Figure 2. Hypoxia increased the protein expression of CCAAT/enhancer-binding protein β (CEBPβ), which is knocked down by shRNA in the liver under hypoxia. (A) CEBPβ protein expression in the cortex, basal ganglia, cerebellum, and liver in mice in normoxia. Liver-enriched activator protein (LAP), both LAP1 and LAP2 are two isoforms of CEBPβ. (B) The relative protein expression was calculated (n = 6 for each group, ^∗∗P < 0.01). (C) Adeno-associated virus (pAAV-ZsGreen) and CEBPβ (red) within the liver tissue of mice after pAAV-ZsGreen-shRNA injection in hepatic portal vein for 1 week in normoxia. Nuclei were counterstained with DAPI (blue). Scale bar, 20 μm. (D) CEBPβ protein expression in the liver was detected by Western blot at 24 h under 4000 m hypoxia. (E) The relative protein expression was calculated (n = 6 for each group, ^∗P < 0.05).

### Work request A:
Copy the figure caption on CEBPβ expression between "Figure 2. Hypoxia" and "group, ^∗P < 0.05).", inclusive.
### Work request B:
Answer these questions from the figure caption on CEBPβ expression.
(i) In panel C, what color marks CEBPβ?
(ii) In panel D, at what simulated altitude was hypoxia applied?
(iii) What are the two named isoforms of CEBPβ?

### Given data:
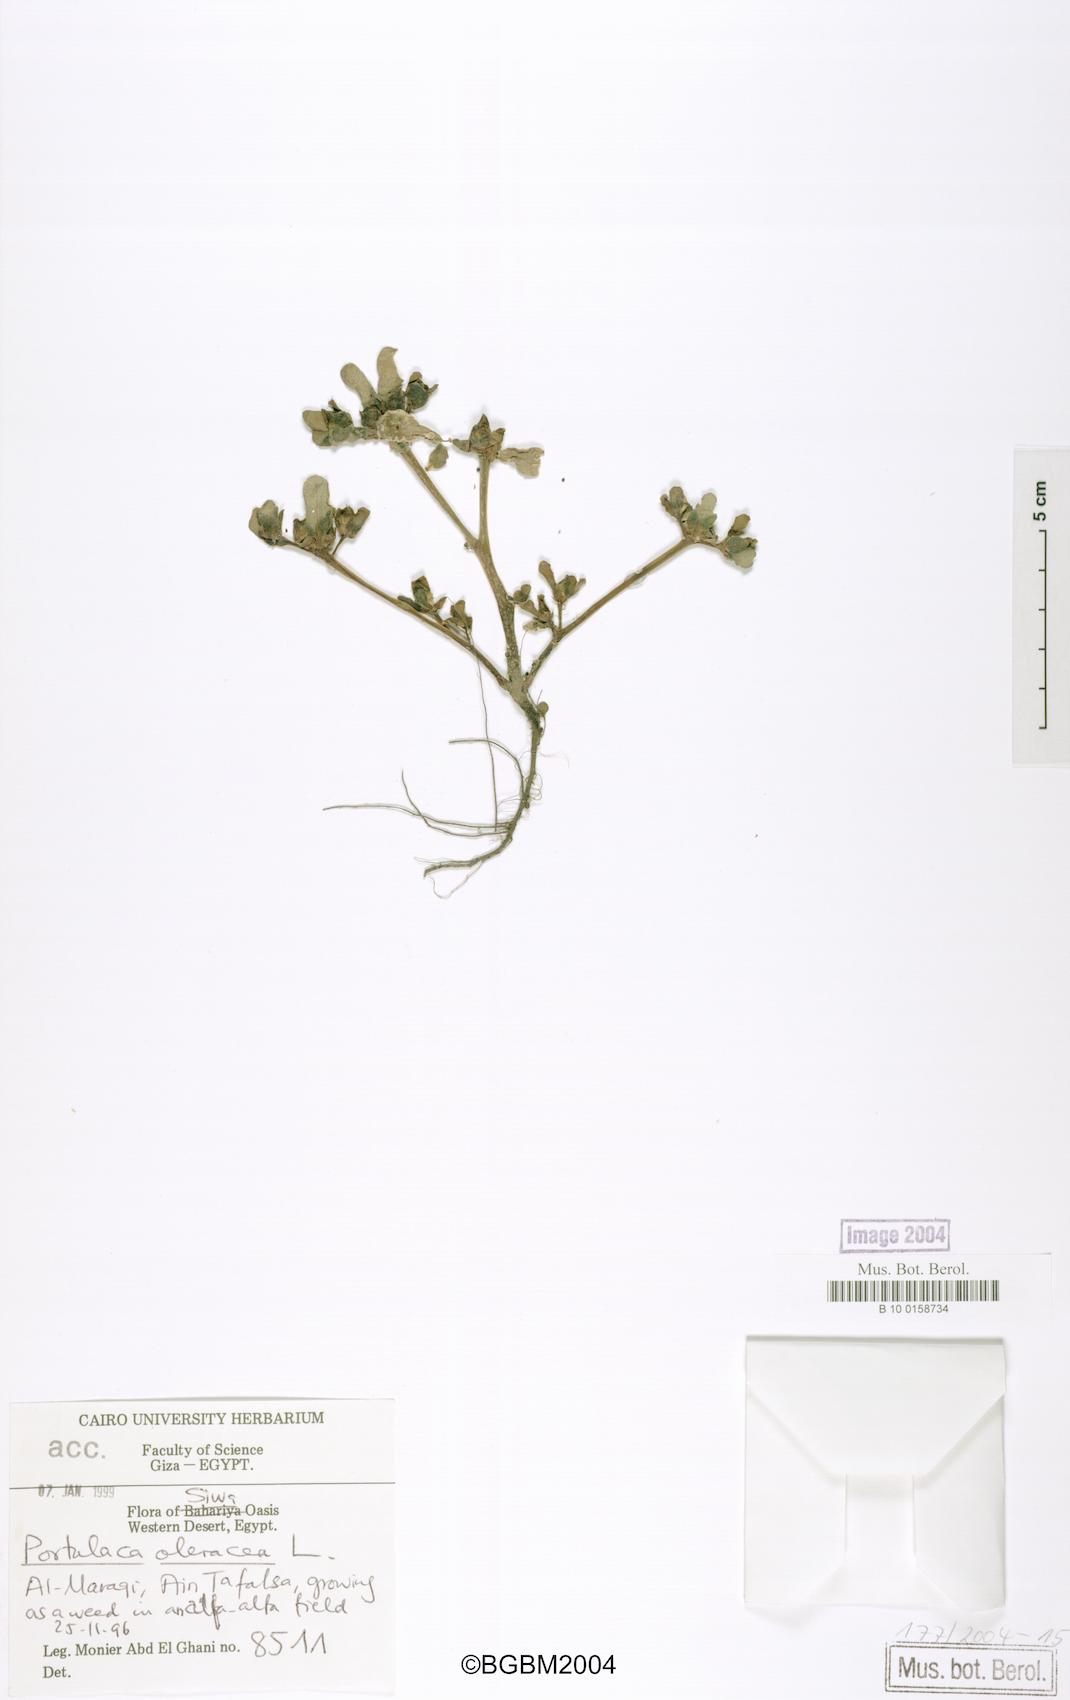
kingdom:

### Worked solution A:
Figure 2. Hypoxia increased the protein expression of CCAAT/enhancer-binding protein β (CEBPβ), which is knocked down by shRNA in the liver under hypoxia. (A) CEBPβ protein expression in the cortex, basal ganglia, cerebellum, and liver in mice in normoxia. Liver-enriched activator protein (LAP), both LAP1 and LAP2 are two isoforms of CEBPβ. (B) The relative protein expression was calculated (n = 6 for each group, ^∗∗P < 0.01). (C) Adeno-associated virus (pAAV-ZsGreen) and CEBPβ (red) within the liver tissue of mice after pAAV-ZsGreen-shRNA injection in hepatic portal vein for 1 week in normoxia. Nuclei were counterstained with DAPI (blue). Scale bar, 20 μm. (D) CEBPβ protein expression in the liver was detected by Western blot at 24 h under 4000 m hypoxia. (E) The relative protein expression was calculated (n = 6 for each group, ^∗P < 0.05).

### Worked solution B:
(i) Red
(ii) 4000 m
(iii) LAP1 and LAP2